● **DIE AUFGABE**: Fahre mit dem Forumstext über Angelruten fort und knüpfe direkt an seinen letzten Satz an.

● **ÜBUNGSTEXT**:
Kennt jemand die               UBS
                                       Harrison PT800
                                      Greys of Alnwick?

Oder habt ihr noch andere Vorschläge,kennt jemand diese Ruten und wie findet ihr diese?

Bis denne

Magic.j#h


----------



## Seadevil110 (29. Januar 2004)

Hey, Leute,
dank einer Göttereingebung meiner besseren Hälfte anläßlich eines meiner Wiegenfeste und der entsprechenden Kontodeckung bin ich seit einigen Jahren im Besitz einer Blechpeitsche von ProfiBlinker - HandeMade by CMW;
ich habe die erste Version mit Gold-Cermit-Beringung und
 -  darauf bin ich mächtig stolz  - ohne Namensgravur;
d.h. das Teil kann ich meinem Neffen vererben ohne daß er sich umtaufen lassen muß - gröhl 
Der Stock ist einfach ein Traum. Zusammen mit der montierten Shimano Twin Power 5000 F, 25er Fire-Line, ist das Gespann für jeden Scheiß zu haben, ob schweres Spinnfischen, Zanderzocken im Rhein oder Leichtpilken in Norge, alles geht absolut souverän vonstatten und vermittelt einen unkaputtbaren Eindruck.

● **MITGELIEFERTES MATERIAL**:
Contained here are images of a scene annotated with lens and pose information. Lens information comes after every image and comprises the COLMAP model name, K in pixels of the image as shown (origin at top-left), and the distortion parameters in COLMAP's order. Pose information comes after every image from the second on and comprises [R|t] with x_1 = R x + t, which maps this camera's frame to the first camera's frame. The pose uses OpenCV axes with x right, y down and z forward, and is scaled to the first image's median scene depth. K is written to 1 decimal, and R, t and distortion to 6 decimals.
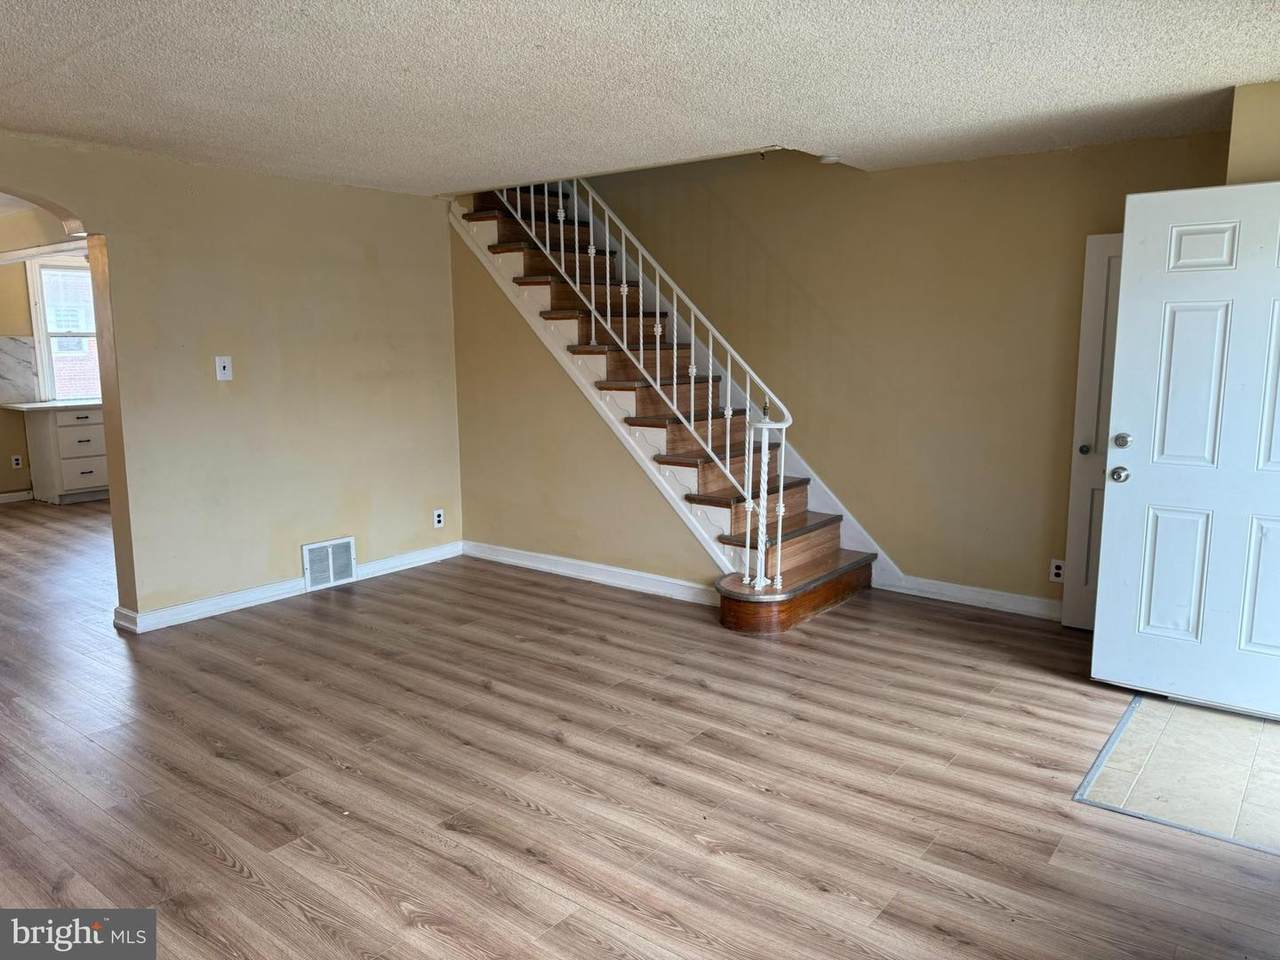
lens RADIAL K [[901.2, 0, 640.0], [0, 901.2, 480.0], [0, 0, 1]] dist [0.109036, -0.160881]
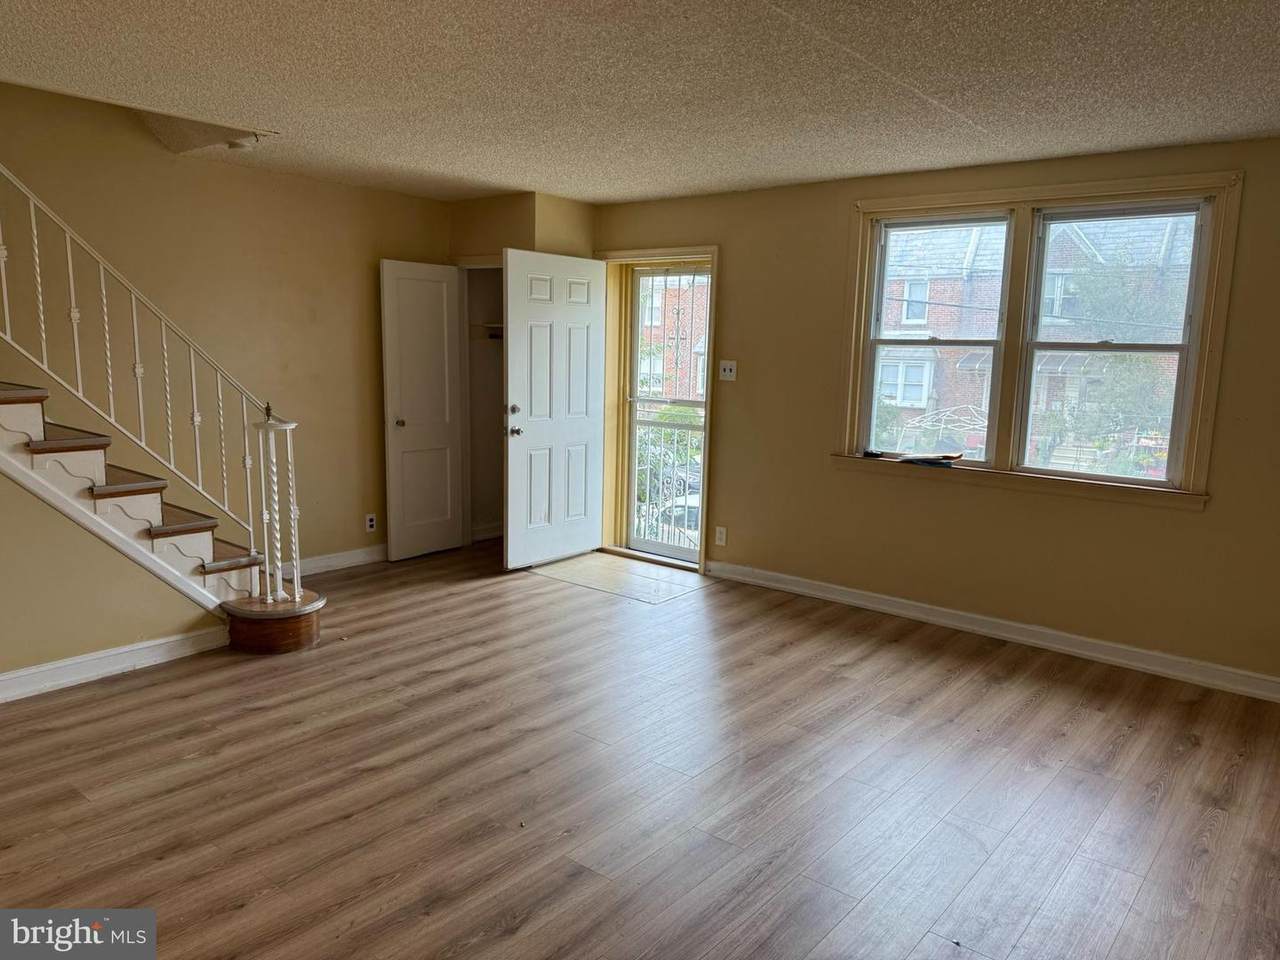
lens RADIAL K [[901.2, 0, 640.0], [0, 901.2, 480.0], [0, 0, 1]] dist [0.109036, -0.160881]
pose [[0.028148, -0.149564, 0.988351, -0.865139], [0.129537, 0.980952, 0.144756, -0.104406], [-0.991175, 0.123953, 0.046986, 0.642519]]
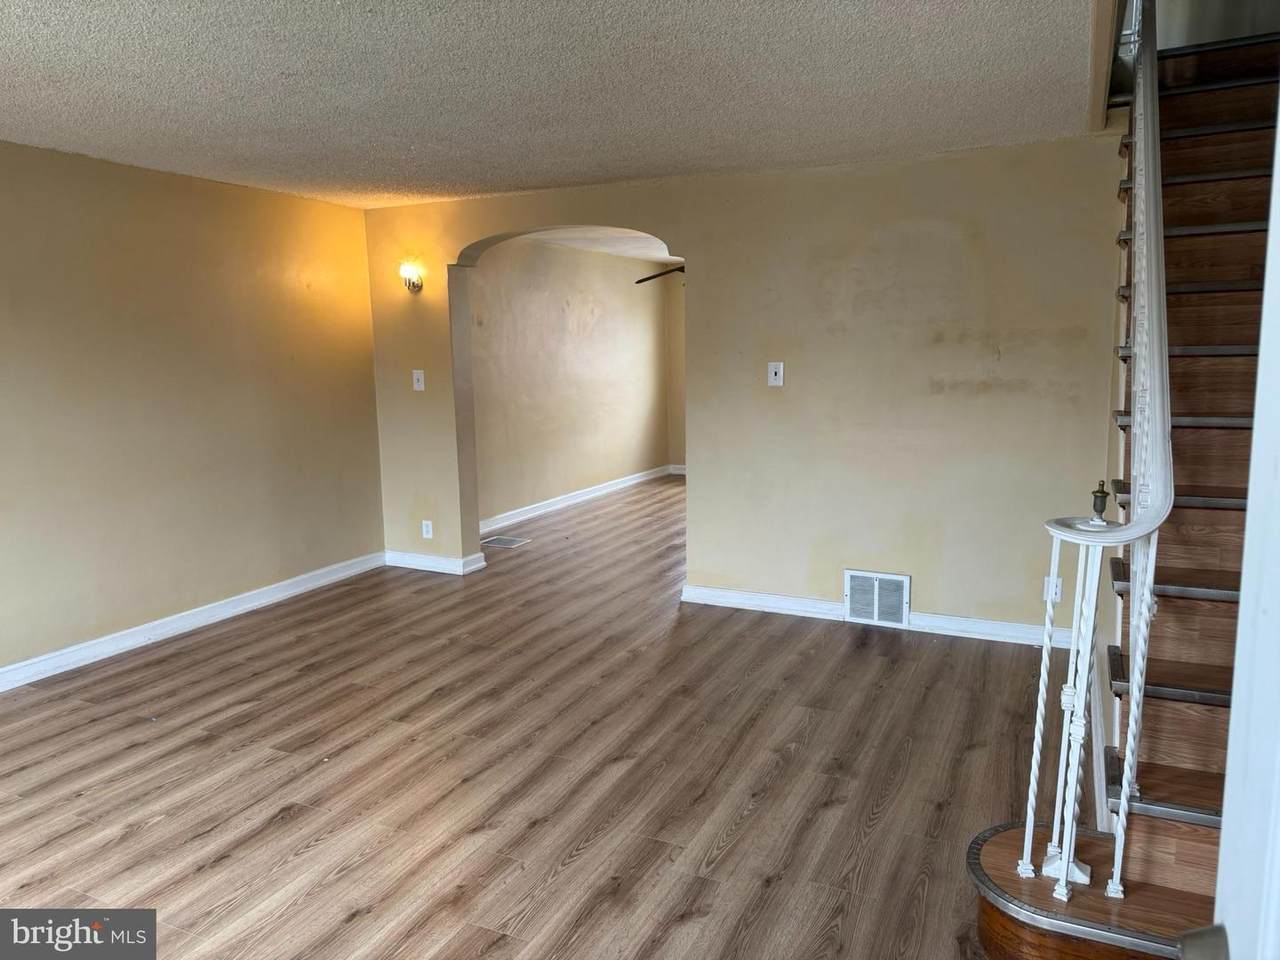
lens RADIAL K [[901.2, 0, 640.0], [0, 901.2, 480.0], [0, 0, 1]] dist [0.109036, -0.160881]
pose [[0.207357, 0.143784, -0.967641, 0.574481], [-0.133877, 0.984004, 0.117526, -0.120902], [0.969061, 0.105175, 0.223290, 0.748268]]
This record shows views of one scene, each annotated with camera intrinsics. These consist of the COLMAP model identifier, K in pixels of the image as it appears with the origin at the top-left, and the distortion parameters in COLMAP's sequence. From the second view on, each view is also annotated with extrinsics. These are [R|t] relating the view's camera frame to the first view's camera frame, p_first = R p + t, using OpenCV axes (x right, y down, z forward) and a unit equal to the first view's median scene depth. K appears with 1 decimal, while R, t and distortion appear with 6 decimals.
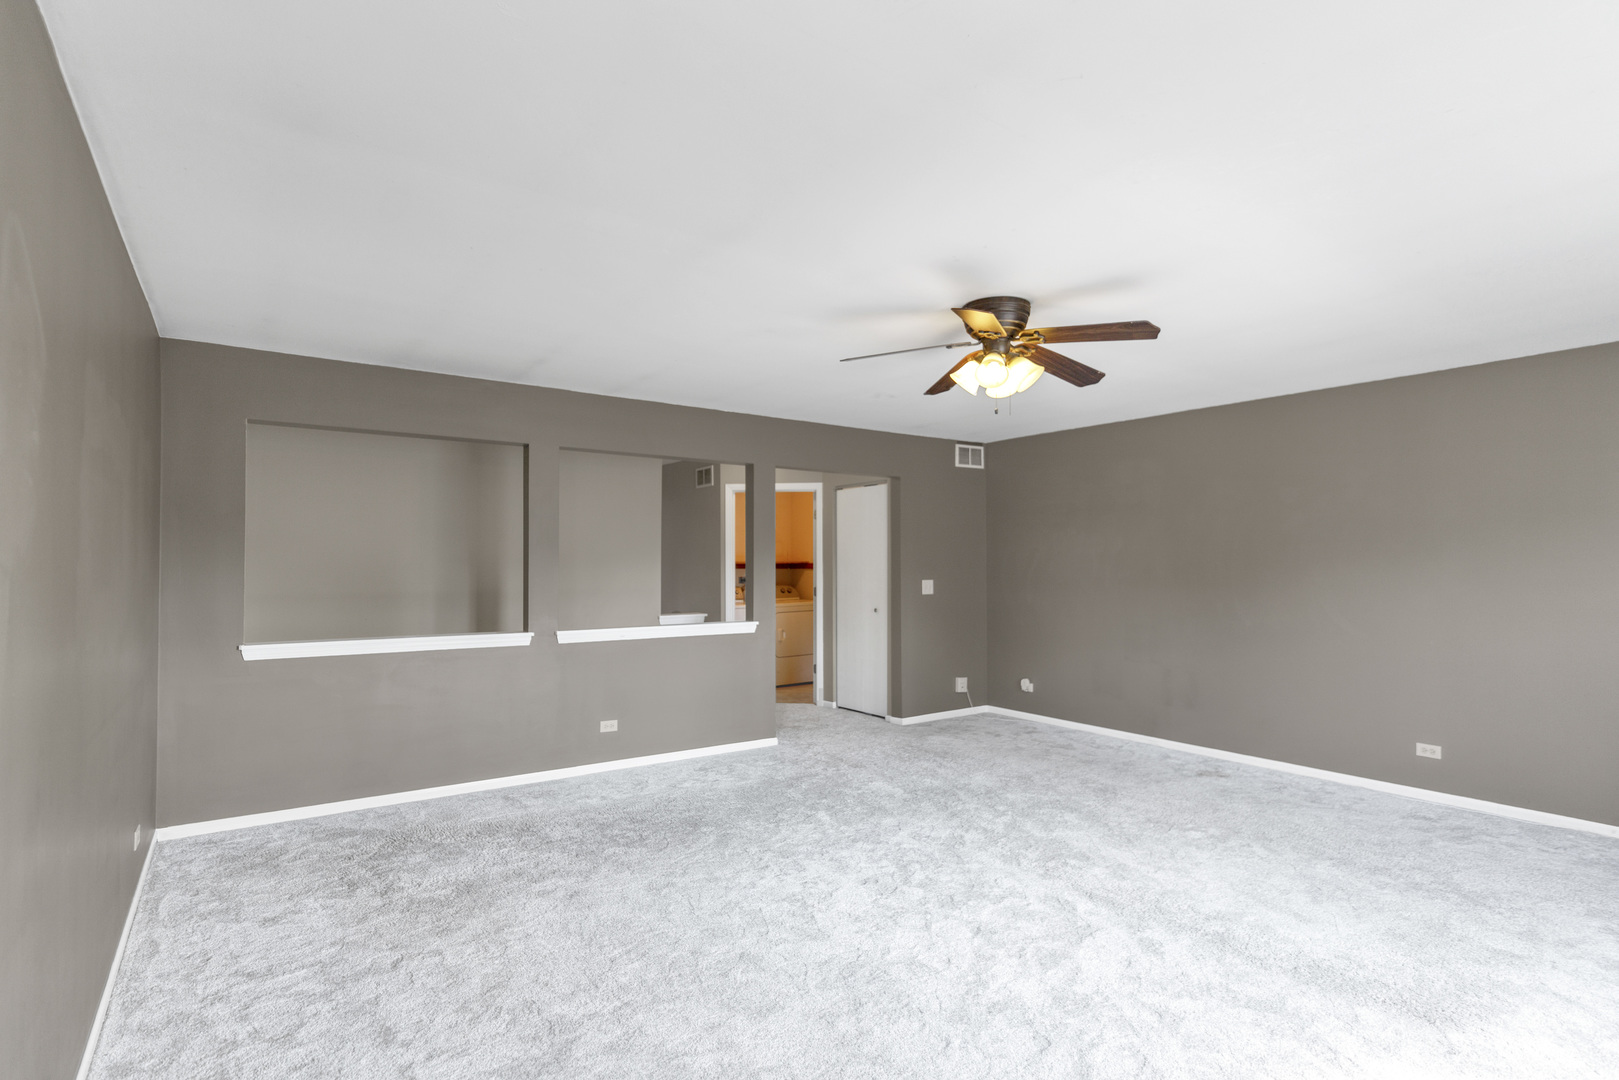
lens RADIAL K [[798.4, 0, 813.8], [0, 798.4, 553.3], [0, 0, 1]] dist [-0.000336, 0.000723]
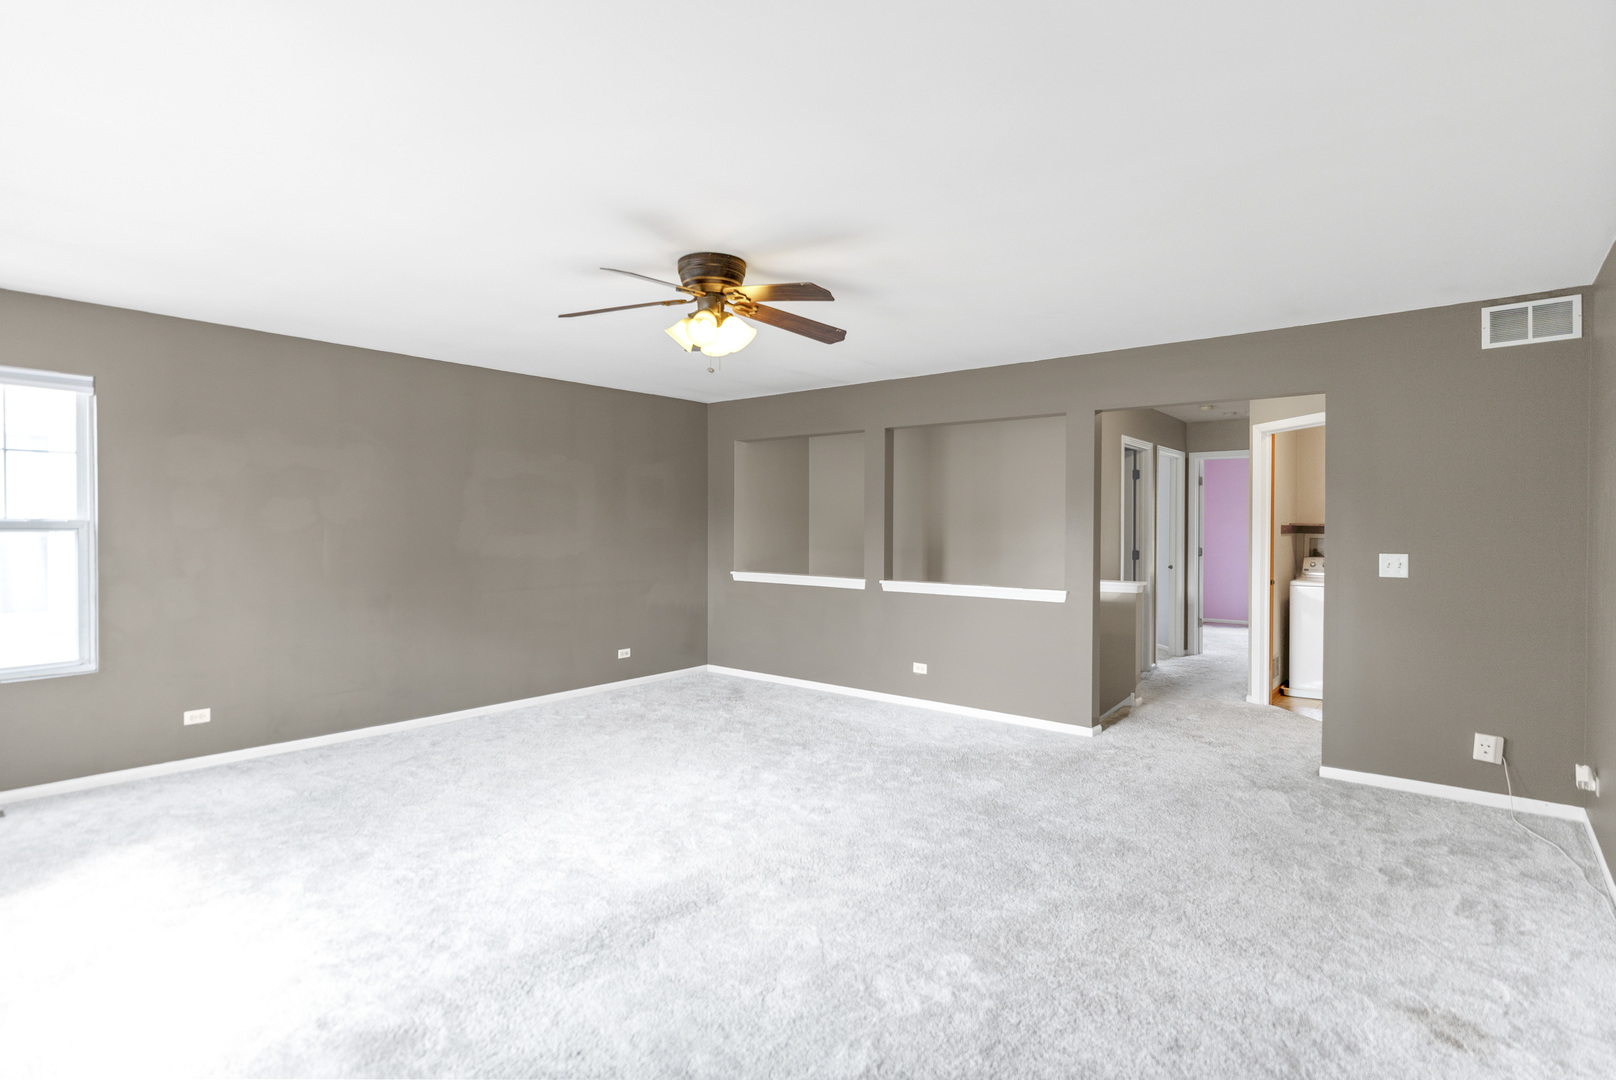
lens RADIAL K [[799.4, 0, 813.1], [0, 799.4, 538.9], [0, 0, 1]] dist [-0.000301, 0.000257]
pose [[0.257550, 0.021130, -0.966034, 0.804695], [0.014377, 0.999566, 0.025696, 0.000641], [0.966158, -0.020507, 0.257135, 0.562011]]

● **DEINE ANTWORT**:
Eine Anmerkung sei erlaubt:  
Der Hersteller gibt das Wurfgewicht mit 5 - 100 Gramm an. 
Dies glaube ich theoretisch auch. Meine Meinung ist aber, daß das Ruten /Rollengespann erst ab ca. 30 Gramm aufwärts ausgewogen ist - dies ist allerdings meine persönliche Meinung.
Das Stöckchen wird im übrigen auf dem Gebrauchtmarkt im 200 - 250 € - Bereich gehandelt (falls es mal zu kriegen ist) 
dies klingt zuerst viel,  aber man kauft halt eine Rute für's Leben.
Und: In entsprechendem Zustand ist die Rute dies auch Wert !!!

m.f.G. SEAD


----------



## Nick_A (29. Januar 2004)

Hi Seadevil (unser Ehrenmitglied Nr. 3.333 )#h

welchen "Gebrauchtmarkt" meinst Du denn, wo man die Blechpeitsche für EUR 200-250 bekommt ? Ich denke magic.j würde Dir bei Beantwortung die Füsse küssen !!!  

Viele Grüsse #h
Robert


----------



## Mr. Sprock (29. Januar 2004)

Hallo,

25er Feuerleine ?
Du hast wohl großes vor 

Wo gehst du an den Rhein?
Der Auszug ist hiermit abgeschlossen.